My hand is still shaking, and it takes a second for me to get the key in the ignition. The music blasts when the car comes to life, and the loud song helps to deter the deluge threatening to take over my brain. When I’m finally pulling out of the lot, I decide to head to my apartment instead of back to work. As the office manager for my father, a plastic surgeon, I can do that. The other girls up front know that I was going to the doctor, so not coming back in isn’t really that big of a deal. I’m thinking I might just want to spend the day on my couch with movies and junk food.
As I drive to my Midtown apartment, I reminisce about Jack’s visit to see me a couple of weekends ago. We had an absolute blast together --we caught a Braves game, ate onion rings and cheeseburgers at the Varsity, heard a great band playing live in the Highlands as we shared a bottle of wine, and made sure to spend plenty of time lying in each other’s arms in my apartment. Thinking about all of the great times we had together makes me miss him that much more.

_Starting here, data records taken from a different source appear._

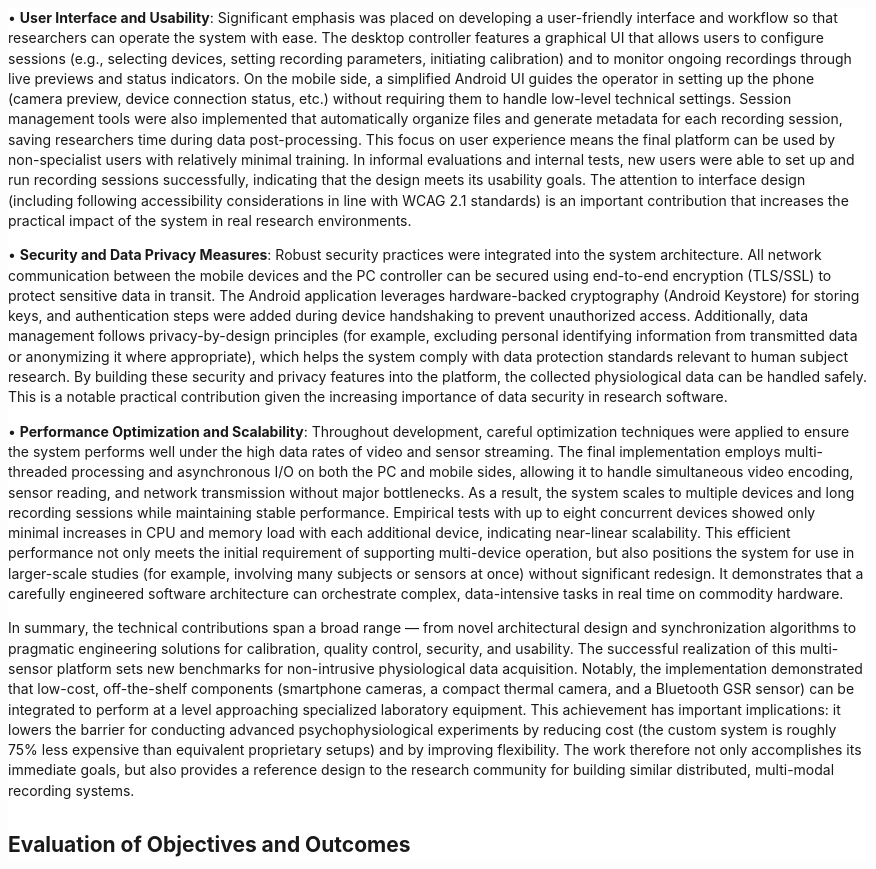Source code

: • **User Interface and Usability**: Significant emphasis was placed on developing a user-friendly interface and workflow so that researchers can operate the system with ease. The desktop controller features a graphical UI that allows users to configure sessions (e.g., selecting devices, setting recording parameters, initiating calibration) and to monitor ongoing recordings through live previews and status indicators. On the mobile side, a simplified Android UI guides the operator in setting up the phone (camera preview, device connection status, etc.) without requiring them to handle low-level technical settings. Session management tools were also implemented that automatically organize files and generate metadata for each recording session, saving researchers time during data post-processing. This focus on user experience means the final platform can be used by non-specialist users with relatively minimal training. In informal evaluations and internal tests, new users were able to set up and run recording sessions successfully, indicating that the design meets its usability goals. The attention to interface design (including following accessibility considerations in line with WCAG 2.1 standards) is an important contribution that increases the practical impact of the system in real research environments.

• **Security and Data Privacy Measures**: Robust security practices were integrated into the system architecture. All network communication between the mobile devices and the PC controller can be secured using end-to-end encryption (TLS/SSL) to protect sensitive data in transit. The Android application leverages hardware-backed cryptography (Android Keystore) for storing keys, and authentication steps were added during device handshaking to prevent unauthorized access. Additionally, data management follows privacy-by-design principles (for example, excluding personal identifying information from transmitted data or anonymizing it where appropriate), which helps the system comply with data protection standards relevant to human subject research. By building these security and privacy features into the platform, the collected physiological data can be handled safely. This is a notable practical contribution given the increasing importance of data security in research software.

• **Performance Optimization and Scalability**: Throughout development, careful optimization techniques were applied to ensure the system performs well under the high data rates of video and sensor streaming. The final implementation employs multi-threaded processing and asynchronous I/O on both the PC and mobile sides, allowing it to handle simultaneous video encoding, sensor reading, and network transmission without major bottlenecks. As a result, the system scales to multiple devices and long recording sessions while maintaining stable performance. Empirical tests with up to eight concurrent devices showed only minimal increases in CPU and memory load with each additional device, indicating near-linear scalability. This efficient performance not only meets the initial requirement of supporting multi-device operation, but also positions the system for use in larger-scale studies (for example, involving many subjects or sensors at once) without significant redesign. It demonstrates that a carefully engineered software architecture can orchestrate complex, data-intensive tasks in real time on commodity hardware.

In summary, the technical contributions span a broad range — from novel architectural design and synchronization algorithms to pragmatic engineering solutions for calibration, quality control, security, and usability. The successful realization of this multi-sensor platform sets new benchmarks for non-intrusive physiological data acquisition. Notably, the implementation demonstrated that low-cost, off-the-shelf components (smartphone cameras, a compact thermal camera, and a Bluetooth GSR sensor) can be integrated to perform at a level approaching specialized laboratory equipment. This achievement has important implications: it lowers the barrier for conducting advanced psychophysiological experiments by reducing cost (the custom system is roughly 75% less expensive than equivalent proprietary setups) and by improving flexibility. The work therefore not only accomplishes its immediate goals, but also provides a reference design to the research community for building similar distributed, multi-modal recording systems.

## Evaluation of Objectives and Outcomes
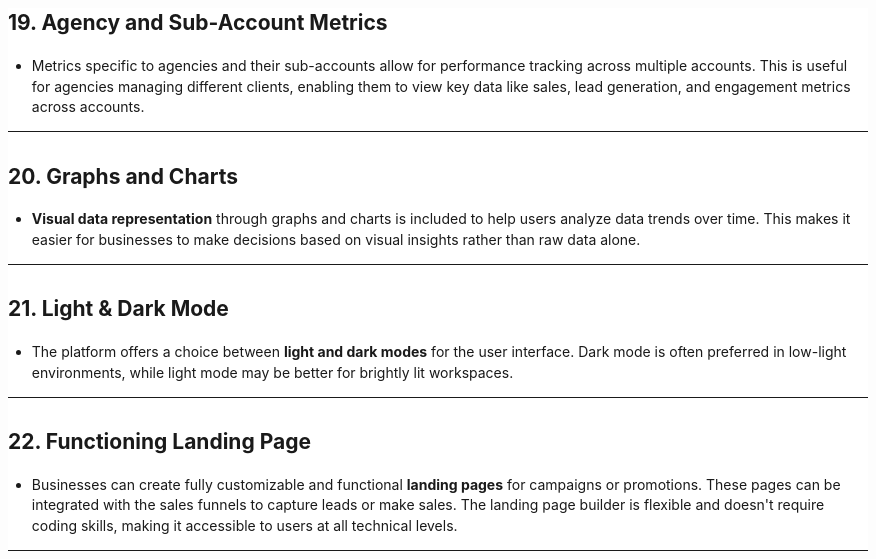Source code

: <aside>

## 19. **Agency and Sub-Account Metrics**

- Metrics specific to agencies and their sub-accounts allow for performance tracking across multiple accounts. This is useful for agencies managing different clients, enabling them to view key data like sales, lead generation, and engagement metrics across accounts.
</aside>

---

<aside>

## 20. **Graphs and Charts**

- **Visual data representation** through graphs and charts is included to help users analyze data trends over time. This makes it easier for businesses to make decisions based on visual insights rather than raw data alone.
</aside>

---

<aside>

## 21. **Light & Dark Mode**

- The platform offers a choice between **light and dark modes** for the user interface. Dark mode is often preferred in low-light environments, while light mode may be better for brightly lit workspaces.
</aside>

---

<aside>

## 22. **Functioning Landing Page**

- Businesses can create fully customizable and functional **landing pages** for campaigns or promotions. These pages can be integrated with the sales funnels to capture leads or make sales. The landing page builder is flexible and doesn't require coding skills, making it accessible to users at all technical levels.
</aside>

---
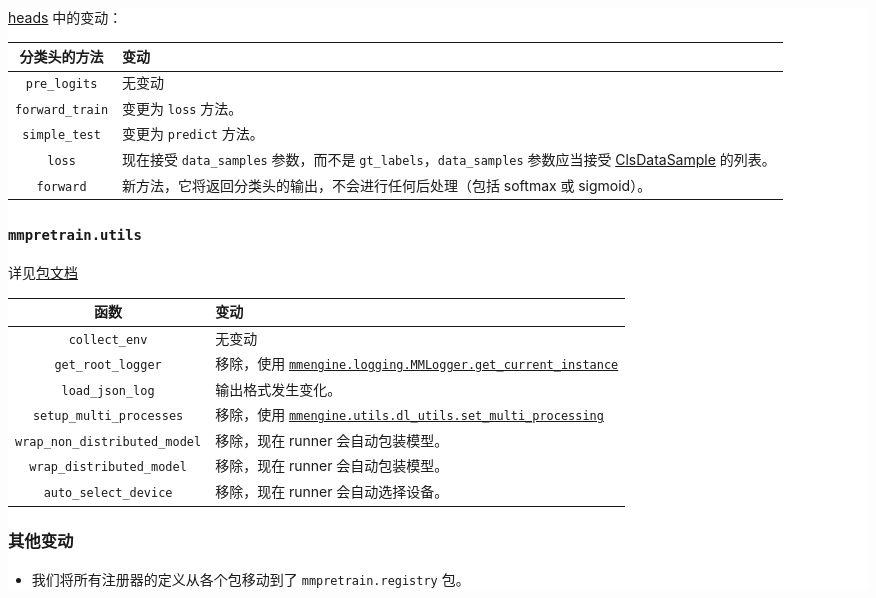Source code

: [heads](mmpretrain.models.heads) 中的变动：

|  分类头的方法   | 变动                                                                                                                                        |
| :-------------: | :------------------------------------------------------------------------------------------------------------------------------------------ |
|  `pre_logits`   | 无变动                                                                                                                                      |
| `forward_train` | 变更为 `loss` 方法。                                                                                                                        |
|  `simple_test`  | 变更为 `predict` 方法。                                                                                                                     |
|     `loss`      | 现在接受 `data_samples` 参数，而不是 `gt_labels`，`data_samples` 参数应当接受 [ClsDataSample](mmpretrain.structures.ClsDataSample) 的列表。 |
|    `forward`    | 新方法，它将返回分类头的输出，不会进行任何后处理（包括 softmax 或 sigmoid）。                                                               |

### `mmpretrain.utils`

详见[包文档](mmpretrain.utils)

|             函数             | 变动                                                                                                          |
| :--------------------------: | :------------------------------------------------------------------------------------------------------------ |
|        `collect_env`         | 无变动                                                                                                        |
|      `get_root_logger`       | 移除，使用 [`mmengine.logging.MMLogger.get_current_instance`](mmengine.logging.MMLogger.get_current_instance) |
|       `load_json_log`        | 输出格式发生变化。                                                                                            |
|   `setup_multi_processes`    | 移除，使用 [`mmengine.utils.dl_utils.set_multi_processing`](mmengine.utils.dl_utils.set_multi_processing)     |
| `wrap_non_distributed_model` | 移除，现在 runner 会自动包装模型。                                                                            |
|   `wrap_distributed_model`   | 移除，现在 runner 会自动包装模型。                                                                            |
|     `auto_select_device`     | 移除，现在 runner 会自动选择设备。                                                                            |

### 其他变动

- 我们将所有注册器的定义从各个包移动到了 `mmpretrain.registry` 包。
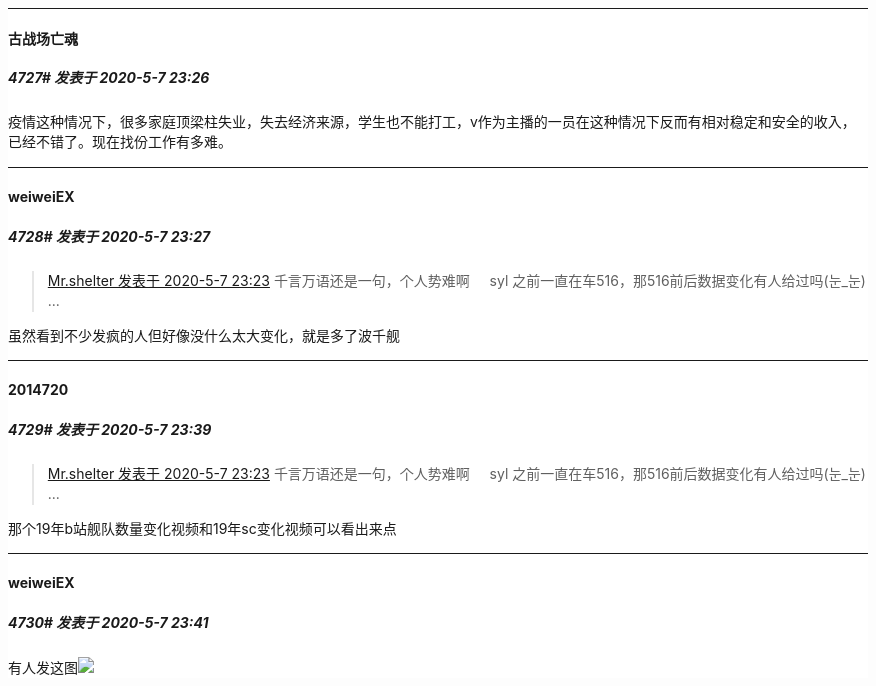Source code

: 

-----

####  古战场亡魂  
##### 4727#       发表于 2020-5-7 23:26




疫情这种情况下，很多家庭顶梁柱失业，失去经济来源，学生也不能打工，v作为主播的一员在这种情况下反而有相对稳定和安全的收入，已经不错了。现在找份工作有多难。







-----

####  weiweiEX  
##### 4728#       发表于 2020-5-7 23:27



<blockquote><a href="httphttps://bbs.saraba1st.com/2b/forum.php?mod=redirect&amp;goto=findpost&amp;pid=47338102&amp;ptid=1929631" target="_blank">Mr.shelter 发表于 2020-5-7 23:23</a>
千言万语还是一句，个人势难啊     syl 之前一直在车516，那516前后数据变化有人给过吗(눈_눈) ...</blockquote>
虽然看到不少发疯的人但好像没什么太大变化，就是多了波千舰







-----

####  2014720  
##### 4729#       发表于 2020-5-7 23:39



<blockquote><a href="httphttps://bbs.saraba1st.com/2b/forum.php?mod=redirect&amp;goto=findpost&amp;pid=47338102&amp;ptid=1929631" target="_blank">Mr.shelter 发表于 2020-5-7 23:23</a>
千言万语还是一句，个人势难啊     syl 之前一直在车516，那516前后数据变化有人给过吗(눈_눈) ...</blockquote>
那个19年b站舰队数量变化视频和19年sc变化视频可以看出来点







-----

####  weiweiEX  
##### 4730#       发表于 2020-5-7 23:41




有人发这图<img src="https://static.saraba1st.com/image/smiley/face2017/068.png" referrerpolicy="no-referrer">



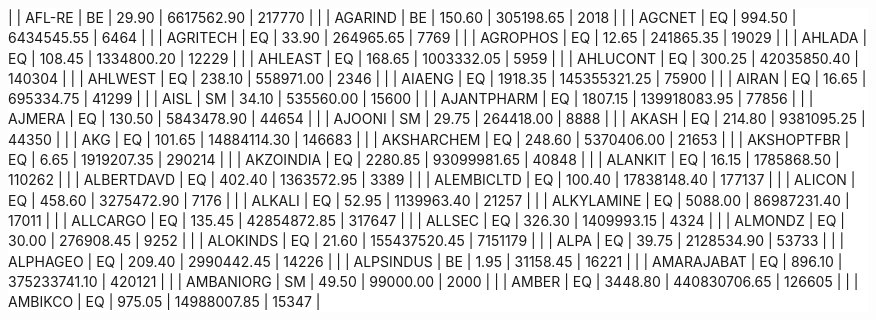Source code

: |  | AFL-RE | BE | 29.90 | 6617562.90 | 217770 |
|  | AGARIND | BE | 150.60 | 305198.65 | 2018 |
|  | AGCNET | EQ | 994.50 | 6434545.55 | 6464 |
|  | AGRITECH | EQ | 33.90 | 264965.65 | 7769 |
|  | AGROPHOS | EQ | 12.65 | 241865.35 | 19029 |
|  | AHLADA | EQ | 108.45 | 1334800.20 | 12229 |
|  | AHLEAST | EQ | 168.65 | 1003332.05 | 5959 |
|  | AHLUCONT | EQ | 300.25 | 42035850.40 | 140304 |
|  | AHLWEST | EQ | 238.10 | 558971.00 | 2346 |
|  | AIAENG | EQ | 1918.35 | 145355321.25 | 75900 |
|  | AIRAN | EQ | 16.65 | 695334.75 | 41299 |
|  | AISL | SM | 34.10 | 535560.00 | 15600 |
|  | AJANTPHARM | EQ | 1807.15 | 139918083.95 | 77856 |
|  | AJMERA | EQ | 130.50 | 5843478.90 | 44654 |
|  | AJOONI | SM | 29.75 | 264418.00 | 8888 |
|  | AKASH | EQ | 214.80 | 9381095.25 | 44350 |
|  | AKG | EQ | 101.65 | 14884114.30 | 146683 |
|  | AKSHARCHEM | EQ | 248.60 | 5370406.00 | 21653 |
|  | AKSHOPTFBR | EQ | 6.65 | 1919207.35 | 290214 |
|  | AKZOINDIA | EQ | 2280.85 | 93099981.65 | 40848 |
|  | ALANKIT | EQ | 16.15 | 1785868.50 | 110262 |
|  | ALBERTDAVD | EQ | 402.40 | 1363572.95 | 3389 |
|  | ALEMBICLTD | EQ | 100.40 | 17838148.40 | 177137 |
|  | ALICON | EQ | 458.60 | 3275472.90 | 7176 |
|  | ALKALI | EQ | 52.95 | 1139963.40 | 21257 |
|  | ALKYLAMINE | EQ | 5088.00 | 86987231.40 | 17011 |
|  | ALLCARGO | EQ | 135.45 | 42854872.85 | 317647 |
|  | ALLSEC | EQ | 326.30 | 1409993.15 | 4324 |
|  | ALMONDZ | EQ | 30.00 | 276908.45 | 9252 |
|  | ALOKINDS | EQ | 21.60 | 155437520.45 | 7151179 |
|  | ALPA | EQ | 39.75 | 2128534.90 | 53733 |
|  | ALPHAGEO | EQ | 209.40 | 2990442.45 | 14226 |
|  | ALPSINDUS | BE | 1.95 | 31158.45 | 16221 |
|  | AMARAJABAT | EQ | 896.10 | 375233741.10 | 420121 |
|  | AMBANIORG | SM | 49.50 | 99000.00 | 2000 |
|  | AMBER | EQ | 3448.80 | 440830706.65 | 126605 |
|  | AMBIKCO | EQ | 975.05 | 14988007.85 | 15347 |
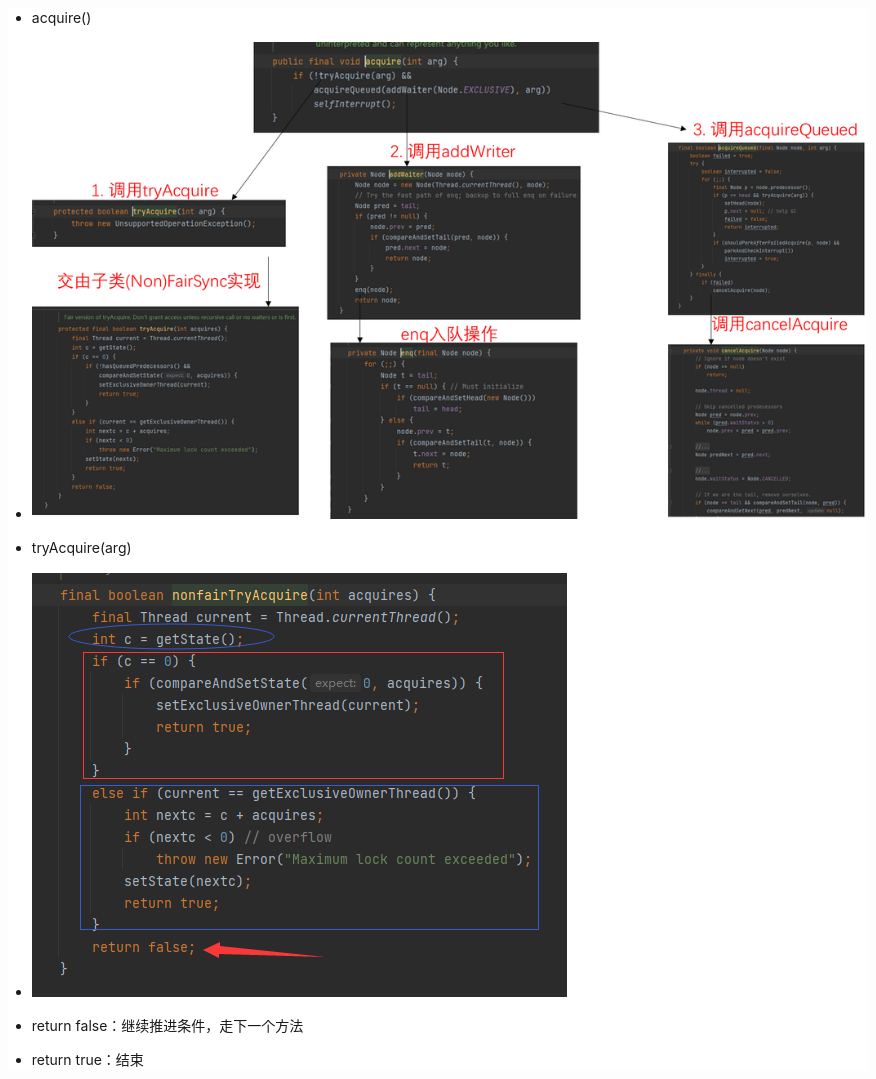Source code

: - acquire()

- ![img](./8.1.3AQS.assets/1681711454995-05e9dc6b-1e2a-4be5-9bc4-377aad3b739d.png)

- tryAcquire(arg)

- ![img](./8.1.3AQS.assets/1681712020967-c262aac4-5875-4bbc-a38f-4ff3f5251079.png)
- return false：继续推进条件，走下一个方法
- return true：结束
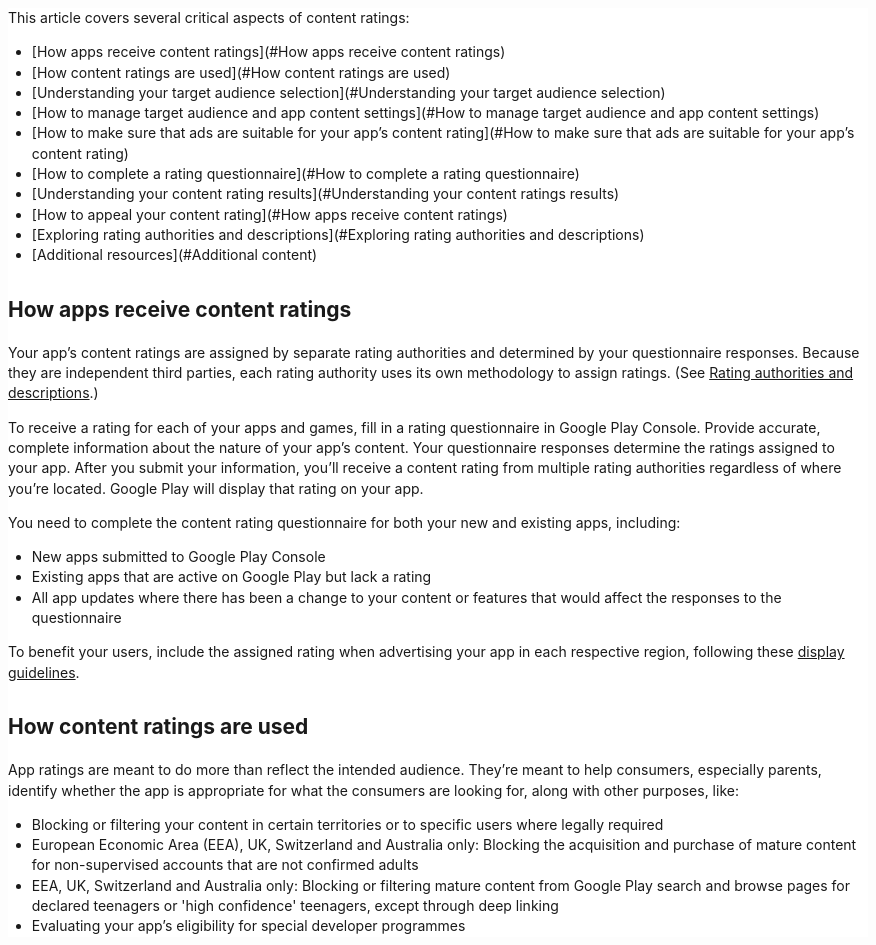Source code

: This article covers several critical aspects of content ratings:

*   [How apps receive content ratings](#How apps receive content ratings)
*   [How content ratings are used](#How content ratings are used)
*   [Understanding your target audience selection](#Understanding your target audience selection)
*   [How to manage target audience and app content settings](#How to manage target audience and app content settings)
*   [How to make sure that ads are suitable for your app’s content rating](#How to make sure that ads are suitable for your app’s content rating)
*   [How to complete a rating questionnaire](#How to complete a rating questionnaire)
*   [Understanding your content rating results](#Understanding your content ratings results)
*   [How to appeal your content rating](#How apps receive content ratings)
*   [Exploring rating authorities and descriptions](#Exploring rating authorities and descriptions)
*   [Additional resources](#Additional content)

How apps receive content ratings
--------------------------------

Your app’s content ratings are assigned by separate rating authorities and determined by your questionnaire responses. Because they are independent third parties, each rating authority uses its own methodology to assign ratings. (See [Rating authorities and descriptions](https://support.google.com/googleplay/android-developer/answer/9859655#ratings).)

To receive a rating for each of your apps and games, fill in a rating questionnaire in Google Play Console. Provide accurate, complete information about the nature of your app’s content. Your questionnaire responses determine the ratings assigned to your app. After you submit your information, you’ll receive a content rating from multiple rating authorities regardless of where you’re located. Google Play will display that rating on your app.

You need to complete the content rating questionnaire for both your new and existing apps, including:

*   New apps submitted to Google Play Console
*   Existing apps that are active on Google Play but lack a rating
*   All app updates where there has been a change to your content or features that would affect the responses to the questionnaire

To benefit your users, include the assigned rating when advertising your app in each respective region, following these [display guidelines](https://www.globalratings.com/display.aspx).

How content ratings are used
----------------------------

App ratings are meant to do more than reflect the intended audience. They’re meant to help consumers, especially parents, identify whether the app is appropriate for what the consumers are looking for, along with other purposes, like:

*   Blocking or filtering your content in certain territories or to specific users where legally required
*   European Economic Area (EEA), UK, Switzerland and Australia only: Blocking the acquisition and purchase of mature content for non-supervised accounts that are not confirmed adults
*   EEA, UK, Switzerland and Australia only: Blocking or filtering mature content from Google Play search and browse pages for declared teenagers or 'high confidence' teenagers, except through deep linking
*   Evaluating your app’s eligibility for special developer programmes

Now, in light of my current circumstances, I know that something is going to have to give. The sporadic visits and phone conversations are not going to be enough. It’s my turn to head to Portland, which I’m planning on doing in two weeks, but it seems as if a more permanent relocation option is in my near future. Jack has been asking me to move to Portland since our week in Mexico, his asking based on the claim that he knows that we’re meant to be together, and that he would have immediately moved to Atlanta if he wasn’t in a contract with the hospital in Portland.
I need to talk to someone about all of this, including my most recent shell shock. But who? I’m definitely not going to tell Jack about the pregnancy yet. As I ride the elevator up to my ninth floor apartment, I scroll through my address book looking for inspiration. I find it quickly as I remember my favorite confidant. Pressing the “call” button, I hear the recipient answer within seconds.
“Hello?” The sweet voice inquires.
“Hey Janna! It’s Tenley.”
“Tenley! How are you doing? It’s been forever!”
“I know, it’s been way too long. Listen, I would love to have coffee and catch up on life. Are you free today?”
“I have a nail appointment in twenty, but after that I’d love to meet up. How about Caribou’s on Piedmont at four?”
“Perfect, Janna. I’ll see you then.”
We hang up, and I smile as I toss my phone and keys into the basket on my kitchen counter. Slipping out of my wedge sandals and laying down on the couch, I decide to take a little nap before the coffee date with one of my oldest and dearest friends.
Janna and I had met in grade school and maintain one of those amazing friendships where no matter how long we go without talking, we can pick up like we have never left off and tell each other anything. Janna was the perfect person with which to talk through my major issues.